An Iraq war veteran was injured in an Occupy Oakland police riot by a projectile in the course of exercising his Constitutional right to free speech and assembly.  Apparently, his duty in Iraq to defend the merit of our Constitution was in the best interest of the public’s safety, but, his efforts to uphold these rights in his own country was worthy of punishment.

WTF? has never rung truer in the age of asinine, self-serving policy.

The other piece of news that caught my attention this week is based on reports that following the execution of Libyan leader Muammar Gaddafi, his son and other high level officials are seeking refuge in friendly neighboring nations in order to evade prosecution by the International Criminal Court, currently pursuing the former officials for war crimes.

Given the long-established network of allegiances in the dessert borderlands between nations, and today’s shifting murk of international politics, the men fleeing failed governance, revolt and accountability are likely to be safely received.

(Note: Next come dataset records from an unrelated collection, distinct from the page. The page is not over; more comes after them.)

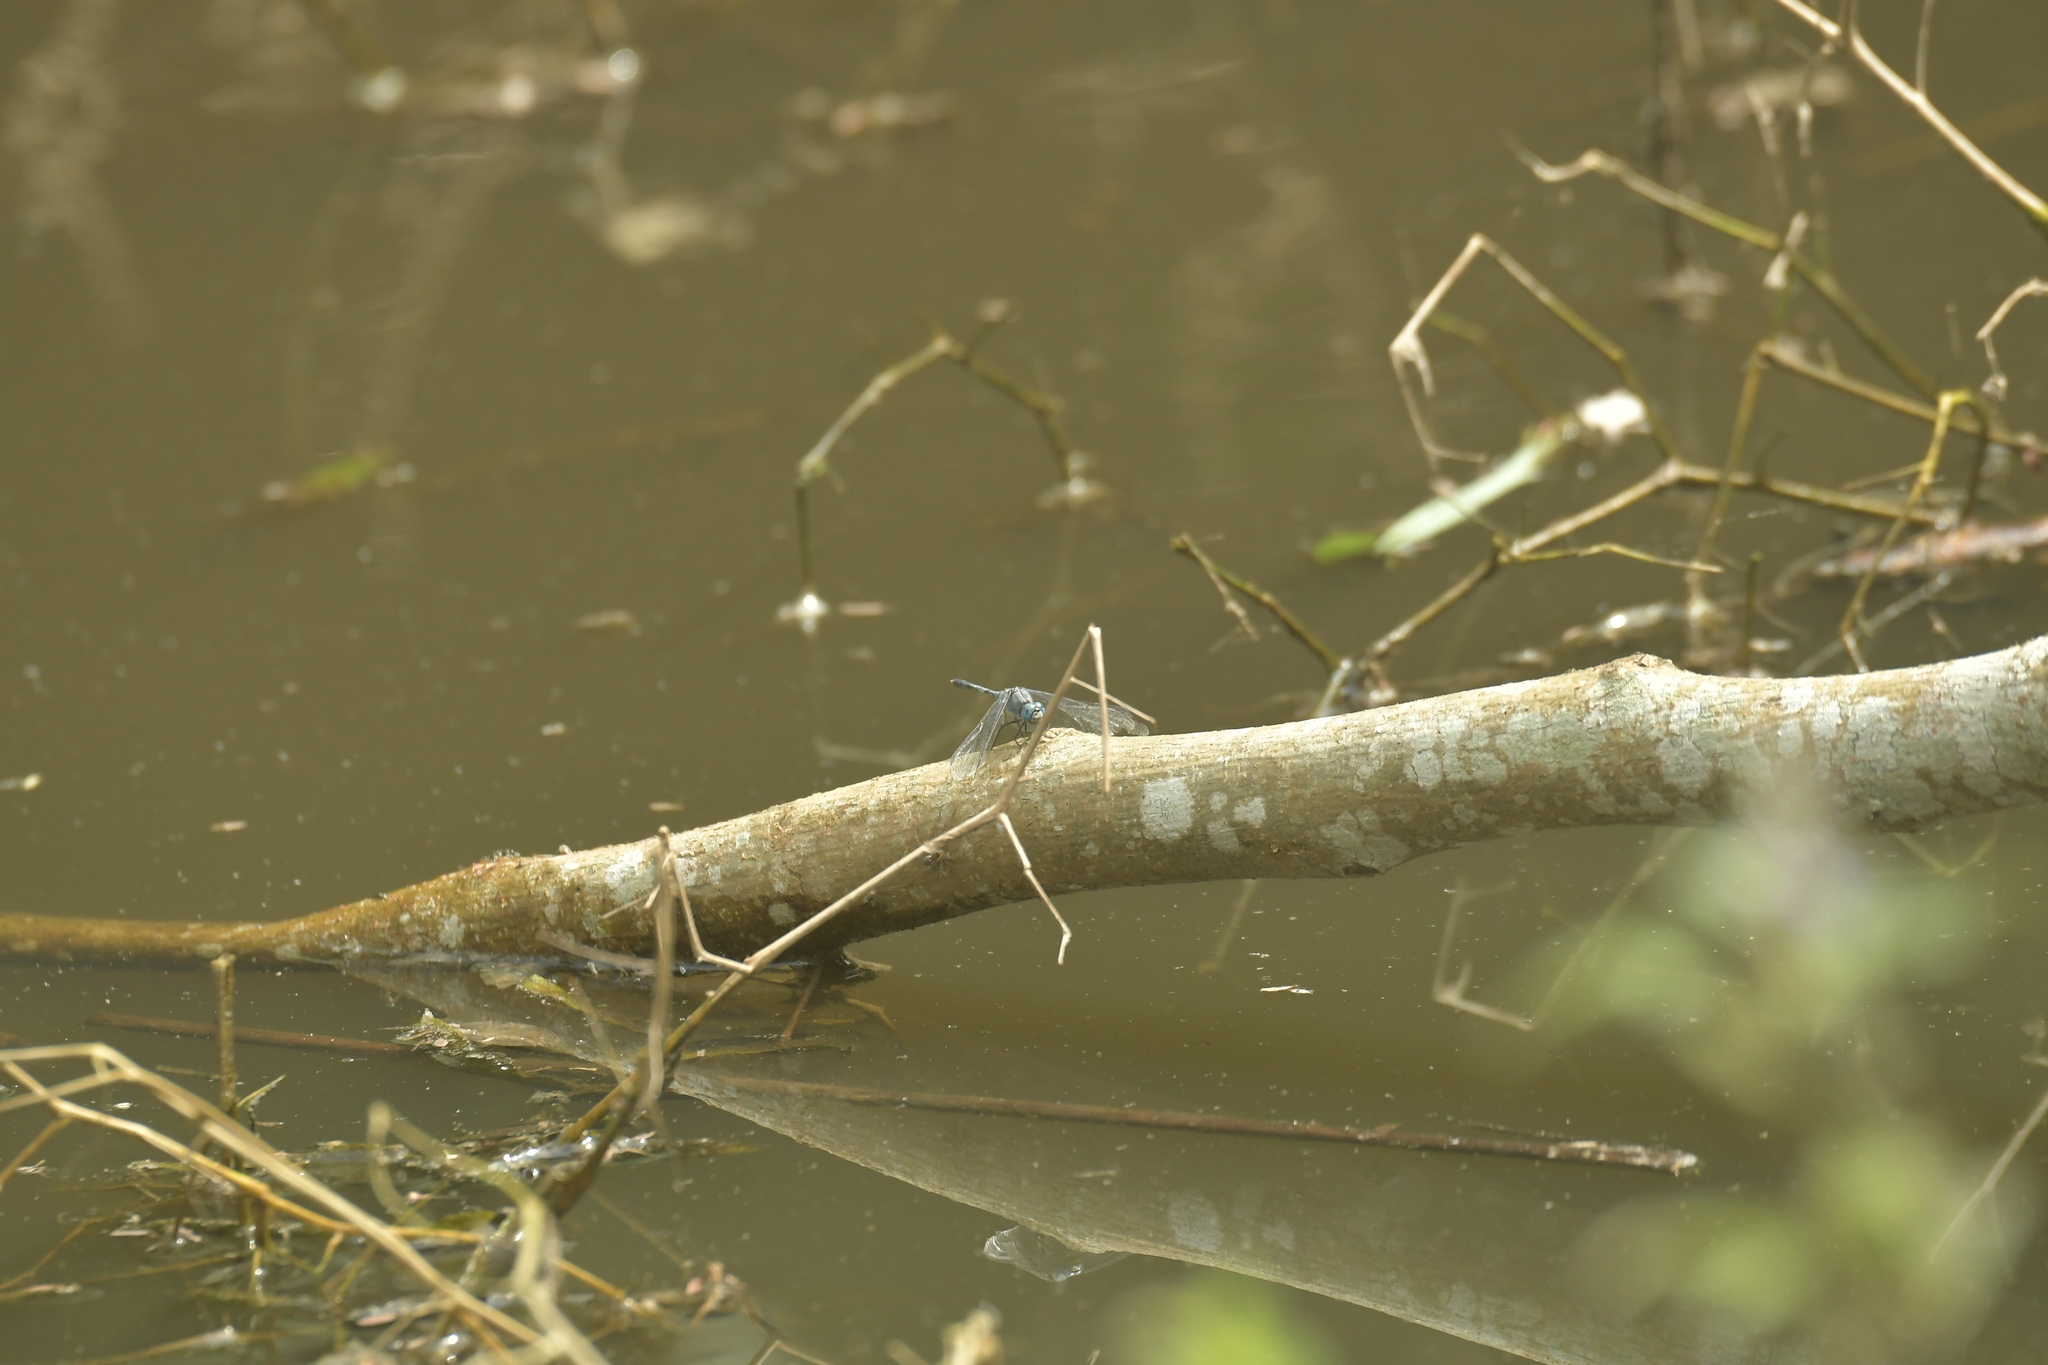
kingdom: Animalia
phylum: Arthropoda
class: Insecta
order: Odonata
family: Libellulidae
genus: Diplacodes
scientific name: Diplacodes trivialis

Just as criminals fromLibya seek to absolve themselves of accountability in order to escape conviction, protesters of Occupy Wall Street are exercising stalwart personal conviction in order to help bring accountability toWall Street, Oakland and elsewhere inAmerica.

Obviously, it is not in society’s interest when people act with impunity, whether as individual dictators or cloaked as corporate persons. There must be accountability for one’s actions.

As Anthony Accetta has noted in his book, You The Jury: How Wall street Cashed in on the American Dream and Nearly Killed it, “What is not deterred becomes an incentive.”

Ignored justice incentivizes corruption which over-pressurizes an otherwise healthy, democratic system capable of absorbing conflict and translating it into productive reform.

When unjust actions persist and cannot be defended against the collective sensibilities of a fair society, then they and those who engage in them are bound to be brought to justice.

The longer the oppressive conditions persist and the greater the systemic resistance to reform, the more robustly fairness and justice will be sought by the oppressed.

When masses rise against a prevailing but failing system, whether that system is one of Libyan, Syrian, American or other making, the reasons behind individual dissent should not be lost through a distorted view of mass revolt, which can cloud resolvable issues and shift the focus from productive action to one of disproportionate defense.

Accountability summoned through conviction… is this not the engine of reform which spontaneously generates from within as well as without?

Conditions giving rise to dissent can be managed and made into a benefit for all stakeholders, simply through the tandem actions of awareness and adaptation.

Unexamined resistance from opposing parties typically confounds forward movement and only compounds conflict.